■ YOUR OBJECTIVE
Restate verbatim the span of lines below between the line with "PARIS SPORTIFS PRONOSTICS" and the line with "らゆる場面に、CAと近づくチャンスはあります", including those two lines, and only that span.

■ DATA FOR PROCESSING
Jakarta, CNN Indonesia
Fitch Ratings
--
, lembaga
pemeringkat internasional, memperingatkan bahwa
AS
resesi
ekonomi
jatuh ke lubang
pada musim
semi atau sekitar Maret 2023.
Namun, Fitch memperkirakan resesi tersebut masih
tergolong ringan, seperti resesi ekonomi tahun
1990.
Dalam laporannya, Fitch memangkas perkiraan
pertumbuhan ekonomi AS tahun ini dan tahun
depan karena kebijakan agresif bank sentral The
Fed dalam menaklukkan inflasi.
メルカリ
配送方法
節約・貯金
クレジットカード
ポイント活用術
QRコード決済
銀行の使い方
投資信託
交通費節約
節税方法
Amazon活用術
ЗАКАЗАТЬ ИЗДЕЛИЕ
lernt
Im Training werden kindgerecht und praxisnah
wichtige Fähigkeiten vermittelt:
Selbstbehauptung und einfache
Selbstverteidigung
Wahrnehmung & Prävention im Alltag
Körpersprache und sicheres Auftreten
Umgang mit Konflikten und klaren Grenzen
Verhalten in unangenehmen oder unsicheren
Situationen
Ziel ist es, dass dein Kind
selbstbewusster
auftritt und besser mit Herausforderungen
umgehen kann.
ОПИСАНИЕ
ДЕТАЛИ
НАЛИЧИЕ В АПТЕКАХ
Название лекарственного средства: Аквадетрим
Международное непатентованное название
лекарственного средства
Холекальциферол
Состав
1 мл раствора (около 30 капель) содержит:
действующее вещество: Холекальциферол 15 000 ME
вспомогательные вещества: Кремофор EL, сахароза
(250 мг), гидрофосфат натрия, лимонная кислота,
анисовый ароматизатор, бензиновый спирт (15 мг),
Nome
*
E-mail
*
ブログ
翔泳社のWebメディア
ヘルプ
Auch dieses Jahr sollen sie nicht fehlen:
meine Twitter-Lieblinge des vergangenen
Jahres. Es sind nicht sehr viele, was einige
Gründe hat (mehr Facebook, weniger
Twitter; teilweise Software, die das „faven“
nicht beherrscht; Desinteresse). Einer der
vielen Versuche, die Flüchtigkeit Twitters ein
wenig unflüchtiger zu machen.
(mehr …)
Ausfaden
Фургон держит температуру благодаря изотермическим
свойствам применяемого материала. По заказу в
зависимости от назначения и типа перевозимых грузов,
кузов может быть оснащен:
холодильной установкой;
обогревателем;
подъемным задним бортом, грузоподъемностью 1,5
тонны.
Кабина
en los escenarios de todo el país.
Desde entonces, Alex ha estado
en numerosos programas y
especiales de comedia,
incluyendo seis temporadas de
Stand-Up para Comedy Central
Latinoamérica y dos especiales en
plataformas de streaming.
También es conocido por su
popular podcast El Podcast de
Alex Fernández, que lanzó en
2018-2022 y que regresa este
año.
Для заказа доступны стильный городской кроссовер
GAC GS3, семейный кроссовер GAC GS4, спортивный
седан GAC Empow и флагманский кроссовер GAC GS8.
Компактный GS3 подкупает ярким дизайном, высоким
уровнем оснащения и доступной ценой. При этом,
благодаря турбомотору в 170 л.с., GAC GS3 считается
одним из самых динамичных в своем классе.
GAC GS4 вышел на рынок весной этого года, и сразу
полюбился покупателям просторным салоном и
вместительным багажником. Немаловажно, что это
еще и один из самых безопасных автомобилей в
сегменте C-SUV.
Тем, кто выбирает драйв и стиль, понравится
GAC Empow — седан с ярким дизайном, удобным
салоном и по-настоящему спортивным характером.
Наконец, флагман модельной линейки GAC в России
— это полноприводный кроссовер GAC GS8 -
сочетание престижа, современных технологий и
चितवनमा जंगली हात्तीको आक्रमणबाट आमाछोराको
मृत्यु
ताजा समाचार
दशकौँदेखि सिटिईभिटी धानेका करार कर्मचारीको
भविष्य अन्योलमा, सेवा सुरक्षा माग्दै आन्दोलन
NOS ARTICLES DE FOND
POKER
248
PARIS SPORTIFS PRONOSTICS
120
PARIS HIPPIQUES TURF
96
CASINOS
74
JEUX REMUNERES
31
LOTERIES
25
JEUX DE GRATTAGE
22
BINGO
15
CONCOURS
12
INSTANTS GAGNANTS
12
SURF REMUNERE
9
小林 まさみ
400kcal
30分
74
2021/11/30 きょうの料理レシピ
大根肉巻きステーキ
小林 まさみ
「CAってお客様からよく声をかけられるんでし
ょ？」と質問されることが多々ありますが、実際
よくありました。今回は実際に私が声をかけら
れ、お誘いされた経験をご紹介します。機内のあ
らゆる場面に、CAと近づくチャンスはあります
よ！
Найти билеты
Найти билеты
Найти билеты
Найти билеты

■ SOLUTION TO THE EXERCISE
PARIS SPORTIFS PRONOSTICS
120
PARIS HIPPIQUES TURF
96
CASINOS
74
JEUX REMUNERES
31
LOTERIES
25
JEUX DE GRATTAGE
22
BINGO
15
CONCOURS
12
INSTANTS GAGNANTS
12
SURF REMUNERE
9
小林 まさみ
400kcal
30分
74
2021/11/30 きょうの料理レシピ
大根肉巻きステーキ
小林 まさみ
「CAってお客様からよく声をかけられるんでし
ょ？」と質問されることが多々ありますが、実際
よくありました。今回は実際に私が声をかけら
れ、お誘いされた経験をご紹介します。機内のあ
らゆる場面に、CAと近づくチャンスはあります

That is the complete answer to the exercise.